About this task: When the string "lines" is part of a line in the data below, report the whole line.

Information provided:
-*-
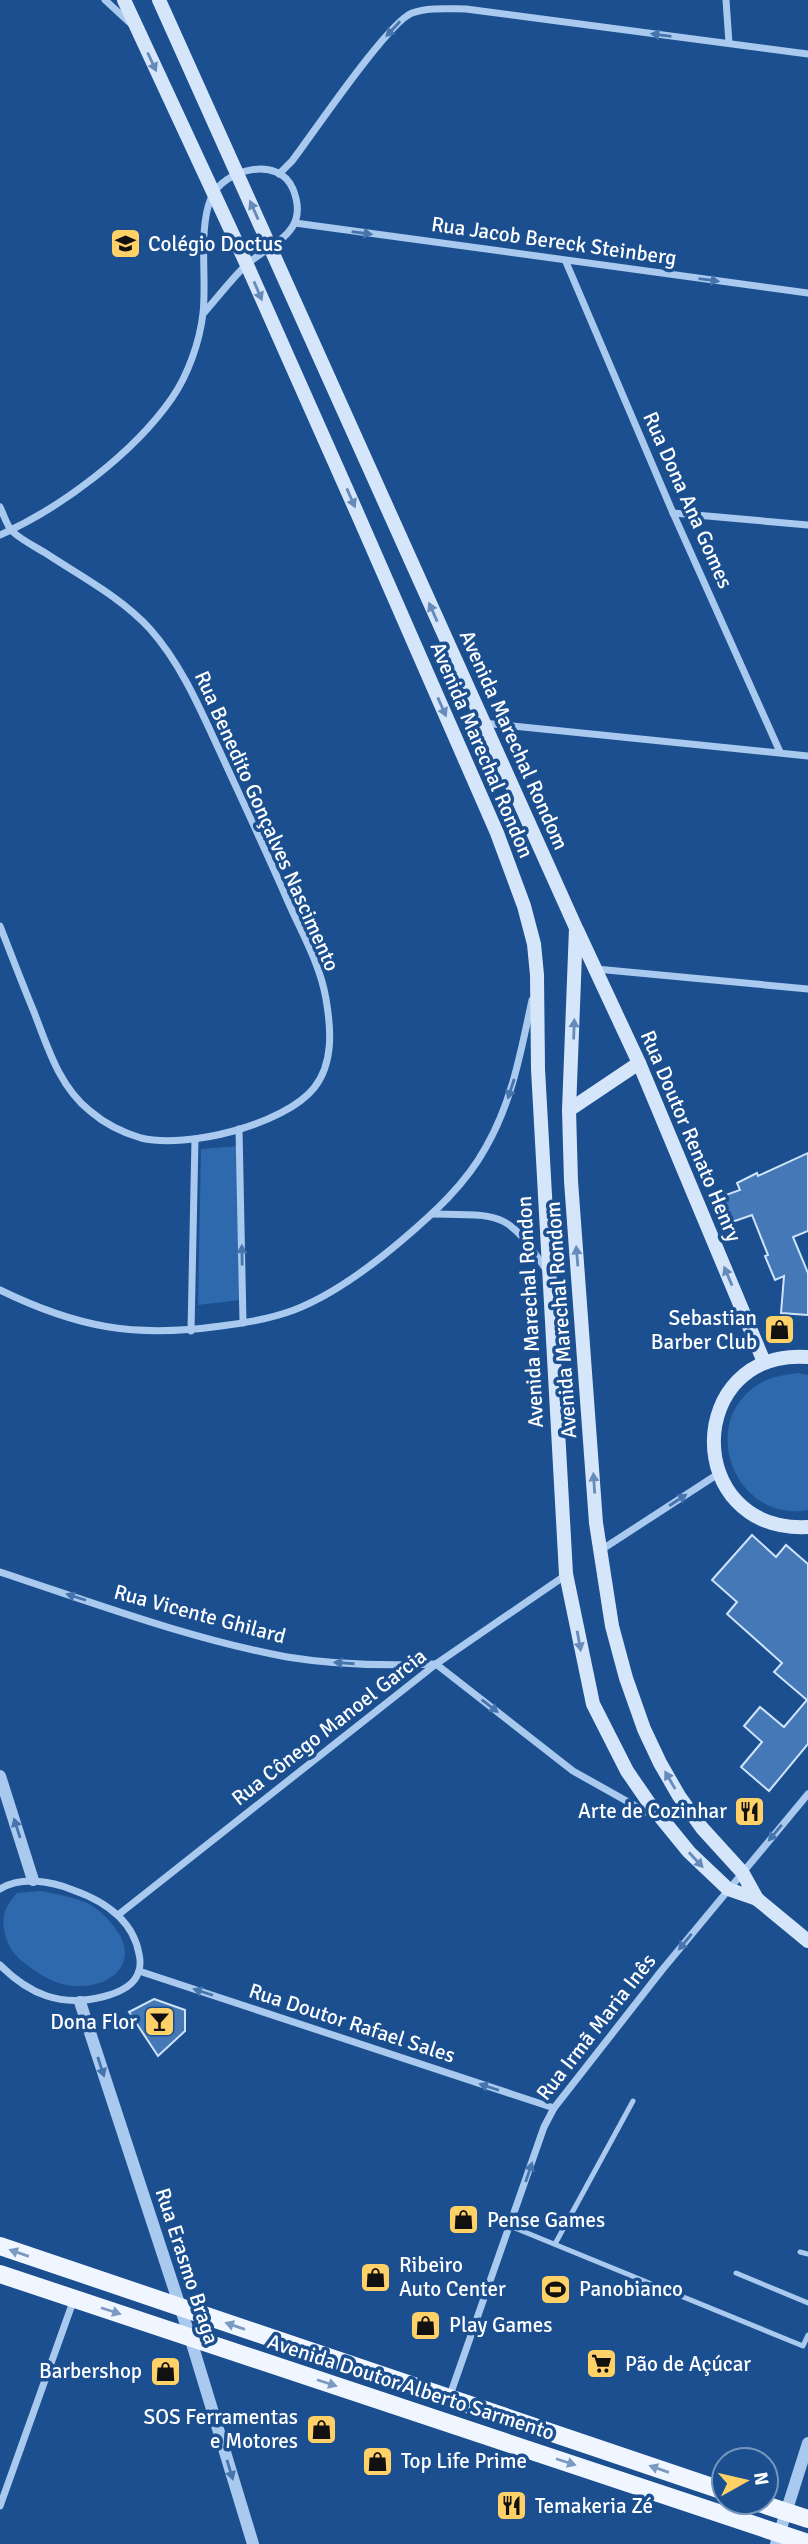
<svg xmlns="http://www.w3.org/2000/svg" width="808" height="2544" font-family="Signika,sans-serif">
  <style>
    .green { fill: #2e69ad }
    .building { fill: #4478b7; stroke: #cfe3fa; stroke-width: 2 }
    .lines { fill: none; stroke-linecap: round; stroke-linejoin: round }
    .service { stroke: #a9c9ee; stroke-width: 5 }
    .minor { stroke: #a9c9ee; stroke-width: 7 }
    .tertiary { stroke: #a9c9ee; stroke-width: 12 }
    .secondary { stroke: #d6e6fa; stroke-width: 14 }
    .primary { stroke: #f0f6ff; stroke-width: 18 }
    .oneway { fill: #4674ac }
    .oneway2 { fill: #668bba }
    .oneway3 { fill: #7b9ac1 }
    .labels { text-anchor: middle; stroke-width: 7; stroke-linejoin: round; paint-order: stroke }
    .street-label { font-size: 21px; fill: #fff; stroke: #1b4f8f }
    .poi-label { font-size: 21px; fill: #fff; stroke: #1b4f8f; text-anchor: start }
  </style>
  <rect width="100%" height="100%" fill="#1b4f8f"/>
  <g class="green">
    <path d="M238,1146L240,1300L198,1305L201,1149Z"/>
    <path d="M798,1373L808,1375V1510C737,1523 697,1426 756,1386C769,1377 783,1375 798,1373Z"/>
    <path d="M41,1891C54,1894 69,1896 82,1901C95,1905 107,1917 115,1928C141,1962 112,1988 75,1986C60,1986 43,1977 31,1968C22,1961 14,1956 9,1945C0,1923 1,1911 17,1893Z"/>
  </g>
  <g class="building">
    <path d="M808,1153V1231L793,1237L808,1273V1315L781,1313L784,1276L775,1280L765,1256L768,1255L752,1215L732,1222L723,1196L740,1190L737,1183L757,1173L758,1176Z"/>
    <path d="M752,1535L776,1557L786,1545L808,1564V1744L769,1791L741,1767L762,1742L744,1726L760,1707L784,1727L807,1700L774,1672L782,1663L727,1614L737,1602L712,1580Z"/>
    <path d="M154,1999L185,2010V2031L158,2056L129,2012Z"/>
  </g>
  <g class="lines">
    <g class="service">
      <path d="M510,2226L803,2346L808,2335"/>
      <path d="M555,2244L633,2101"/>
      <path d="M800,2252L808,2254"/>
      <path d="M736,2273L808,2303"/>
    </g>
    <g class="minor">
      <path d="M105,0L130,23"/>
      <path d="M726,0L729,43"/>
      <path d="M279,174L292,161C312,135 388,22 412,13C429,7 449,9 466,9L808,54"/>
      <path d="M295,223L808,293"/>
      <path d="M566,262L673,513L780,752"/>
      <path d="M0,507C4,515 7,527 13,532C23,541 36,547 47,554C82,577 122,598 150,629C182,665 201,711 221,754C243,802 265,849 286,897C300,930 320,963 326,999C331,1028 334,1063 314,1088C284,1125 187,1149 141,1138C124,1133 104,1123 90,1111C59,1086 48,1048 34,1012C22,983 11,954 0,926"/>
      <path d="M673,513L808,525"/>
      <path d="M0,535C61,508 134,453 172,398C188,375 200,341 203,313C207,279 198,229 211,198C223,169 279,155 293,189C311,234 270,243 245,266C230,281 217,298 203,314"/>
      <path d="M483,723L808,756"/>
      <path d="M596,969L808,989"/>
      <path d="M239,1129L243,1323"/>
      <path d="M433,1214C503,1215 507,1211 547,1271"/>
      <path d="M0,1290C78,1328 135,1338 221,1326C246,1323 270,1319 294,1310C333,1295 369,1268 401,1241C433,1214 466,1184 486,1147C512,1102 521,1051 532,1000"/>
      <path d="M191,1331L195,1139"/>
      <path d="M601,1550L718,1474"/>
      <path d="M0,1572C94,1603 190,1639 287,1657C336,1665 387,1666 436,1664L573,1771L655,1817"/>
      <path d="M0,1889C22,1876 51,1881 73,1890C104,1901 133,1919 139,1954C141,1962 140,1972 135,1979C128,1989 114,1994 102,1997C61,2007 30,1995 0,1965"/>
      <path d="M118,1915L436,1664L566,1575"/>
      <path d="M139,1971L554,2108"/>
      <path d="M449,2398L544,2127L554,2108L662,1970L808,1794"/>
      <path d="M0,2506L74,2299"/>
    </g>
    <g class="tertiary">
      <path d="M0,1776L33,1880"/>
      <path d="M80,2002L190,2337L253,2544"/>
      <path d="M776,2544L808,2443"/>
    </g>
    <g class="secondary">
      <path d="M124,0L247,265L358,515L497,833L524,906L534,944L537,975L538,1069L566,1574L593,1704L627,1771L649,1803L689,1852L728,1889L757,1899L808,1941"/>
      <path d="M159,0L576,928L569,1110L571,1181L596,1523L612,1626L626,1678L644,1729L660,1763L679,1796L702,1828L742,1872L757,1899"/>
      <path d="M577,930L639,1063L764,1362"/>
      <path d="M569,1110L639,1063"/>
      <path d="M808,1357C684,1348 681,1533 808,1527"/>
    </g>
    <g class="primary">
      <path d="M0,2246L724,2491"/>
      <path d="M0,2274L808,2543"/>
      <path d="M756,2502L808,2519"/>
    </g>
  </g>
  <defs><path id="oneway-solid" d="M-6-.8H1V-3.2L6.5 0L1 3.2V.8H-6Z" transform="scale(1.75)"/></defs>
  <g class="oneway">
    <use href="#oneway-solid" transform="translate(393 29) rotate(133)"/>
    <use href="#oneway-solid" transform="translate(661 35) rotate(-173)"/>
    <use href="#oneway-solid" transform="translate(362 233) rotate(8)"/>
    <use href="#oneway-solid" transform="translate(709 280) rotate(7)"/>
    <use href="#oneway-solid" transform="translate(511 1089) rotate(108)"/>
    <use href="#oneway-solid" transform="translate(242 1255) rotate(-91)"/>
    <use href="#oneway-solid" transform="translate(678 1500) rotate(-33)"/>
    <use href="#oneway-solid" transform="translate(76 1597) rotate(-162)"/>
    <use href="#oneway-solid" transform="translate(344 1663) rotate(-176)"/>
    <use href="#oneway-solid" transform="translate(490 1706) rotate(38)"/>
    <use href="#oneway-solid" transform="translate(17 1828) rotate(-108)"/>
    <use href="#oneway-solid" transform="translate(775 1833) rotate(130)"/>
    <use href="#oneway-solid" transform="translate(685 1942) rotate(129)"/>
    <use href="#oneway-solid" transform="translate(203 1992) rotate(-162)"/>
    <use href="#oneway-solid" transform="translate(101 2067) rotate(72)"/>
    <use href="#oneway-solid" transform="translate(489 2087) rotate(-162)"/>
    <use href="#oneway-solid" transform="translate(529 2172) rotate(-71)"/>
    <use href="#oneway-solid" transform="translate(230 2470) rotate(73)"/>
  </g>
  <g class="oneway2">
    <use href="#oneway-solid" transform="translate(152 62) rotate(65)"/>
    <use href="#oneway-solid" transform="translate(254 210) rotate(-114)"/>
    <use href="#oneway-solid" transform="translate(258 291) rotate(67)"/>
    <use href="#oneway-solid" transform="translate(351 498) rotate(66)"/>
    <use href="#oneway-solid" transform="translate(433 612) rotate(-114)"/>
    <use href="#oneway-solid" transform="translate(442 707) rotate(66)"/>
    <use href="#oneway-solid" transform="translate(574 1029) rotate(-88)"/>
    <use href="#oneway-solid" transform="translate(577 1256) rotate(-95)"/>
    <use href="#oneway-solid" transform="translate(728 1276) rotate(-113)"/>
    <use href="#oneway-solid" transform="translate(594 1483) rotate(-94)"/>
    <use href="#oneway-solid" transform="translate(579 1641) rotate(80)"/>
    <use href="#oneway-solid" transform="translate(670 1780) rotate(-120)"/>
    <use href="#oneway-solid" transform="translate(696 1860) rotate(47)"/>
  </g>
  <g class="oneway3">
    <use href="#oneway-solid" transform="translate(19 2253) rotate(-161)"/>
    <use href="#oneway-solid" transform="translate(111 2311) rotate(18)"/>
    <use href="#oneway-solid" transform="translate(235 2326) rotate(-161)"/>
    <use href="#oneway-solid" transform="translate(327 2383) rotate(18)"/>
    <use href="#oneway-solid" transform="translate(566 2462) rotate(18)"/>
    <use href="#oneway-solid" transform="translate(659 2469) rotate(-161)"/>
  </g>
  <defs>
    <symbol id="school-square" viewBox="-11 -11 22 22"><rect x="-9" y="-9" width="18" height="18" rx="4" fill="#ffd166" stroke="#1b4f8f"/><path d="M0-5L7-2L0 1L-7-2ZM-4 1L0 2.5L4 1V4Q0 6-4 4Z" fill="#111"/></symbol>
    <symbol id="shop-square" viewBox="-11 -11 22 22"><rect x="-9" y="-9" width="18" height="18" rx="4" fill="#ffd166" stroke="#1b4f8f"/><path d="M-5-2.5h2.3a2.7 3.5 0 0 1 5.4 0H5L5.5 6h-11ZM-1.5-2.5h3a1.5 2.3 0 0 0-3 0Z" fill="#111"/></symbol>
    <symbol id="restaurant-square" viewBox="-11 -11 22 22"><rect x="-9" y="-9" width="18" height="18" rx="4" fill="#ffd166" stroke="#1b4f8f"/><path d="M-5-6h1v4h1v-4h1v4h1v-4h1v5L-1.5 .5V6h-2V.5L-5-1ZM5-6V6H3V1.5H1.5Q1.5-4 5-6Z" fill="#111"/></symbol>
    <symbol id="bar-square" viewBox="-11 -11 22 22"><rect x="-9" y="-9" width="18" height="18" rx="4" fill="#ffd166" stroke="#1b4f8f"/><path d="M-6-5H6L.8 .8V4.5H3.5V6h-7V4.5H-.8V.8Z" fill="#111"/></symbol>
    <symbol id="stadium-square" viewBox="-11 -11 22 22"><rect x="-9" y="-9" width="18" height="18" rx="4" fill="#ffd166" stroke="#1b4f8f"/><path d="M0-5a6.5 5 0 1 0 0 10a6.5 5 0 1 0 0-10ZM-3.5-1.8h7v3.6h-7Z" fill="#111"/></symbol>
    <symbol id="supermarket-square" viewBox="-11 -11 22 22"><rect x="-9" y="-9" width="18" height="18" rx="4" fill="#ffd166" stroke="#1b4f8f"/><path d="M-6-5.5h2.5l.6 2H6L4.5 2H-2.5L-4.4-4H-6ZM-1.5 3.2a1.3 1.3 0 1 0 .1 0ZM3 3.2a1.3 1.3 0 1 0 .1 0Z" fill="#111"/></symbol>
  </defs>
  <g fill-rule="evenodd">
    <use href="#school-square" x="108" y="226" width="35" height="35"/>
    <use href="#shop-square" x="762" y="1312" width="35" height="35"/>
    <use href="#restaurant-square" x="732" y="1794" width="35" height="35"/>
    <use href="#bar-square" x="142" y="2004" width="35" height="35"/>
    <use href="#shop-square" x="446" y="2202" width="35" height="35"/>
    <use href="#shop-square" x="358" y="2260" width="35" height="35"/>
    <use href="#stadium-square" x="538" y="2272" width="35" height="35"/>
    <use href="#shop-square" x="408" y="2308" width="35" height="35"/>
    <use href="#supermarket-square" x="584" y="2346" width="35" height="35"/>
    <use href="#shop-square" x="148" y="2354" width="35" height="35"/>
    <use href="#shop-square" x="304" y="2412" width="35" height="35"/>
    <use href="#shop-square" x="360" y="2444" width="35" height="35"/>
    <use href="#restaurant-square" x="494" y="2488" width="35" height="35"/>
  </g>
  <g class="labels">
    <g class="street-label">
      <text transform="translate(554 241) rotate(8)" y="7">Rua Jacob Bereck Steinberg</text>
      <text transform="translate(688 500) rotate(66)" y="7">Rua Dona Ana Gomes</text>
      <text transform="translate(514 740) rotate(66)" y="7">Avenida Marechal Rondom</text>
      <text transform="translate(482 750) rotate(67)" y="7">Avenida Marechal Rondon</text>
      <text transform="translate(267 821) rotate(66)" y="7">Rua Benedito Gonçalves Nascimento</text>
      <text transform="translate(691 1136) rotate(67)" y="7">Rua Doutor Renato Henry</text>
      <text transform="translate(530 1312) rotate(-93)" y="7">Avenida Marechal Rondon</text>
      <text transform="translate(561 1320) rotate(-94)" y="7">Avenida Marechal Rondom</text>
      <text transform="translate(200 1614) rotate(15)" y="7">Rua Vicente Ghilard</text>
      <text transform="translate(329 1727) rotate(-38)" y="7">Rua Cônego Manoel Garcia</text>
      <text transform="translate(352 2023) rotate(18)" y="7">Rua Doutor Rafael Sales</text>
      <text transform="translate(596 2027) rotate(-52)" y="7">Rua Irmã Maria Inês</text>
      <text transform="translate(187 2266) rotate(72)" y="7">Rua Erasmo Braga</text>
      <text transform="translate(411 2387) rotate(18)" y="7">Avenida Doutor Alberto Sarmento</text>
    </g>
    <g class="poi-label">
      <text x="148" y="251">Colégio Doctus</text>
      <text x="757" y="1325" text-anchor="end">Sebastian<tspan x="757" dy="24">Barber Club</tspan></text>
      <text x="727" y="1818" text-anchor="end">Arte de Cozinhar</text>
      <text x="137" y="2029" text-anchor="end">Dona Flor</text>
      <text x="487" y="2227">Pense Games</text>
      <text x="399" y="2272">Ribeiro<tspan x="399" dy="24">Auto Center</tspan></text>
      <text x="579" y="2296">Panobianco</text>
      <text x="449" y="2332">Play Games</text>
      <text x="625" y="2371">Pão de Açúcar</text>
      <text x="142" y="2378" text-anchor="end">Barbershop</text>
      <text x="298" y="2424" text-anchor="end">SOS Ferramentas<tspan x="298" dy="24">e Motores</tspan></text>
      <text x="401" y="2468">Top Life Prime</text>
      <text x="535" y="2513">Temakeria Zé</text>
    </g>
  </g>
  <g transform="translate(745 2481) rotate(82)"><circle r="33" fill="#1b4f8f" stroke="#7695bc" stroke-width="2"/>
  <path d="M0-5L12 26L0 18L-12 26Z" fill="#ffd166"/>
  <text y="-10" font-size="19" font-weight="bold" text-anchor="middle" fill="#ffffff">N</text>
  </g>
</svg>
-*-
Reply to the exercise:
    .lines { fill: none; stroke-linecap: round; stroke-linejoin: round }
  <g class="lines">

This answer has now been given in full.